- _Texte extrait_:
Les liaisons dangereuses


par Jean-François Moizan  -  25/01/2015




Les textes publiés dans Vos contributions (rouge foncé) ne représentent que l'opinion de leurs auteurs.




La couverture du N°1178 de Charlie Hebdo, premier numéro qui a suivi la tuerie dans la salle de rédaction le 11 janvier 2015, a encore fait couler beaucoup de bile, et suscité la polémique.

Grosso modo, la question tourne autour de ceci : la caricature de Mahomet, à défaut d'être illégale en France, est-elle une faute morale, dans la mesure où elle blesse certaines personnes ? Doit-on respecter la foi de certaines personnes en s'abstenant de toute caricature ?

- _Enregistrements présentés_:
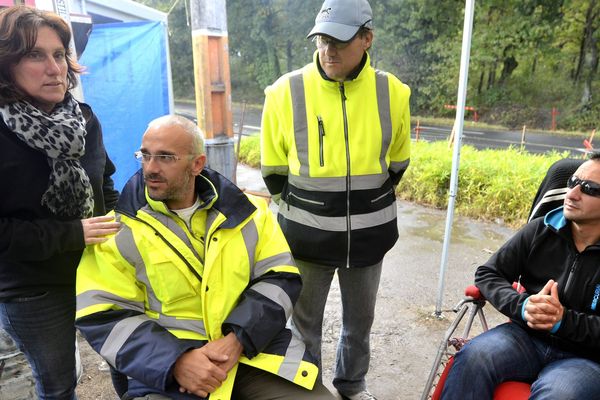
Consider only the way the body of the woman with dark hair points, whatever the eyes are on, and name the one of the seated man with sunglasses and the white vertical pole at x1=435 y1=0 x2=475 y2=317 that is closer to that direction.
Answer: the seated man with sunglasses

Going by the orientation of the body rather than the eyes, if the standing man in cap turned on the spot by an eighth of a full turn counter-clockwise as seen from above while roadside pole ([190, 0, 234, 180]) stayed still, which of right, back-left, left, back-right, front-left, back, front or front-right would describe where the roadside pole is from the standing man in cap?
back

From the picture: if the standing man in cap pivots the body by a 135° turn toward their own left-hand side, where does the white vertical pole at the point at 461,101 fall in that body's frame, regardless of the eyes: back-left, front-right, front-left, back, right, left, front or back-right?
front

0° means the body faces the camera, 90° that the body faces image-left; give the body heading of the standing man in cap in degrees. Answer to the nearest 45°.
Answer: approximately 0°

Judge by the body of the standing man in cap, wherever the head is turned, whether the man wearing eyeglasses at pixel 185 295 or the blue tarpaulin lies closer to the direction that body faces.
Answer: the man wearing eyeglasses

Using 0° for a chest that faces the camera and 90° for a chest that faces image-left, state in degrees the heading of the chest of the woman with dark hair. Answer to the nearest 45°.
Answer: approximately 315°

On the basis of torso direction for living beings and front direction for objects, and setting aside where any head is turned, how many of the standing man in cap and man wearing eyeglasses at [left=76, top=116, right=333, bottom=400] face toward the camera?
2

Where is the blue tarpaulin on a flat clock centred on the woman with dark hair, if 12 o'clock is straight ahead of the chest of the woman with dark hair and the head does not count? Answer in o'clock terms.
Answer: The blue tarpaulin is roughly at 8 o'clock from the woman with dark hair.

---

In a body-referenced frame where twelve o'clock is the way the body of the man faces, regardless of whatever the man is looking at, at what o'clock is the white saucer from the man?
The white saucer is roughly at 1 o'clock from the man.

--

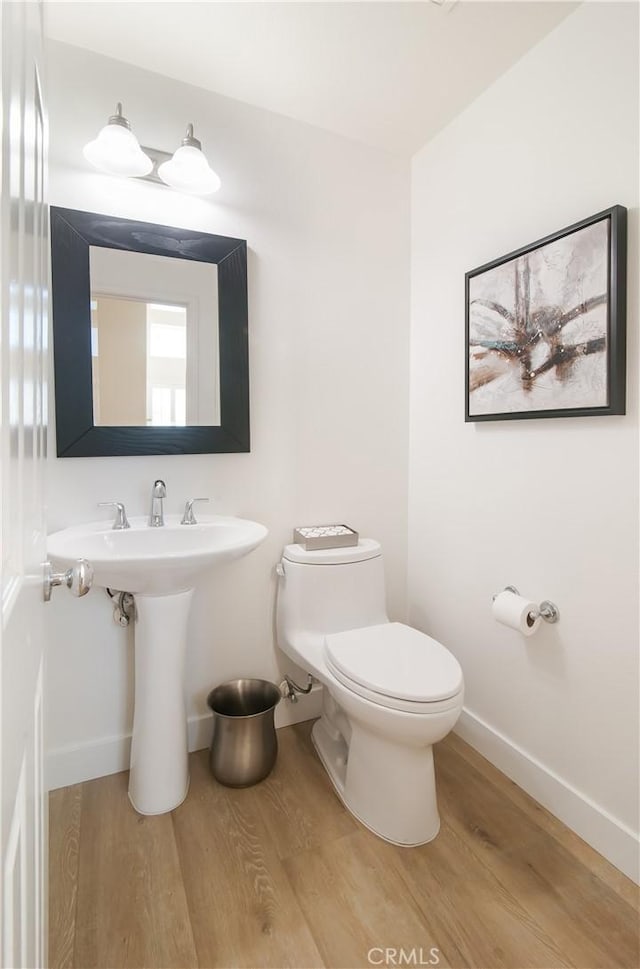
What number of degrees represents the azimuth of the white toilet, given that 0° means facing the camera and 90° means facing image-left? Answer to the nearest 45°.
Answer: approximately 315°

- _Consignes_:
a: Recopiez fidèlement le passage du texte sur la couverture de Charlie Hebdo, de « Les textes publiés » à « toute caricature ? ».
b: Dans les enregistrements, reprenez les lignes allant de la ligne contenant « Going by the » à la ligne contenant « Answer: The blue », toutes deux incluses, en remplaçant « man in cap » par « man in hat ». Ne changez rien d'autre et ne donnez que ces lignes.

- _Corrigés_:
a:
Les textes publiés dans Vos contributions (rouge foncé) ne représentent que l'opinion de leurs auteurs.




La couverture du N°1178 de Charlie Hebdo, premier numéro qui a suivi la tuerie dans la salle de rédaction le 11 janvier 2015, a encore fait couler beaucoup de bile, et suscité la polémique.

Grosso modo, la question tourne autour de ceci : la caricature de Mahomet, à défaut d'être illégale en France, est-elle une faute morale, dans la mesure où elle blesse certaines personnes ? Doit-on respecter la foi de certaines personnes en s'abstenant de toute caricature ?

b:
Going by the orientation of the body rather than the eyes, if the standing man in hat turned on the spot by an eighth of a full turn counter-clockwise as seen from above while roadside pole ([190, 0, 234, 180]) stayed still, which of right, back-left, left, back-right, front-left, back, front or front-right would describe where the roadside pole is from the standing man in hat?
back

From the picture: if the standing man in hat pivots the body by a 135° turn toward their own left-hand side, where does the white vertical pole at the point at 461,101 fall in that body's frame, regardless of the eyes: back-left, front-right, front-left, back, right, left, front or back-right?
front

0° means the body faces the camera, 90° that the body faces image-left; give the body heading of the standing man in hat in degrees. Answer to the nearest 45°.
Answer: approximately 0°

Judge by the body of the standing man in hat, wherever the head is turned, whether the man wearing eyeglasses at pixel 185 295 or the blue tarpaulin lies closer to the direction that body faces.
Answer: the man wearing eyeglasses

Using 0° for a chest that faces the camera and 90° for a chest that faces image-left, state in degrees the heading of the chest of the woman with dark hair. Answer to the nearest 45°.
Answer: approximately 315°

On the basis of torso direction for living beings and front direction for objects, and setting aside where any head is turned, how many of the standing man in hat and man wearing eyeglasses at [left=76, top=116, right=333, bottom=400] face toward the camera?
2

Where is the blue tarpaulin on a flat clock centred on the woman with dark hair, if 12 o'clock is straight ahead of the chest of the woman with dark hair and the head does not count? Answer in o'clock terms.
Answer: The blue tarpaulin is roughly at 8 o'clock from the woman with dark hair.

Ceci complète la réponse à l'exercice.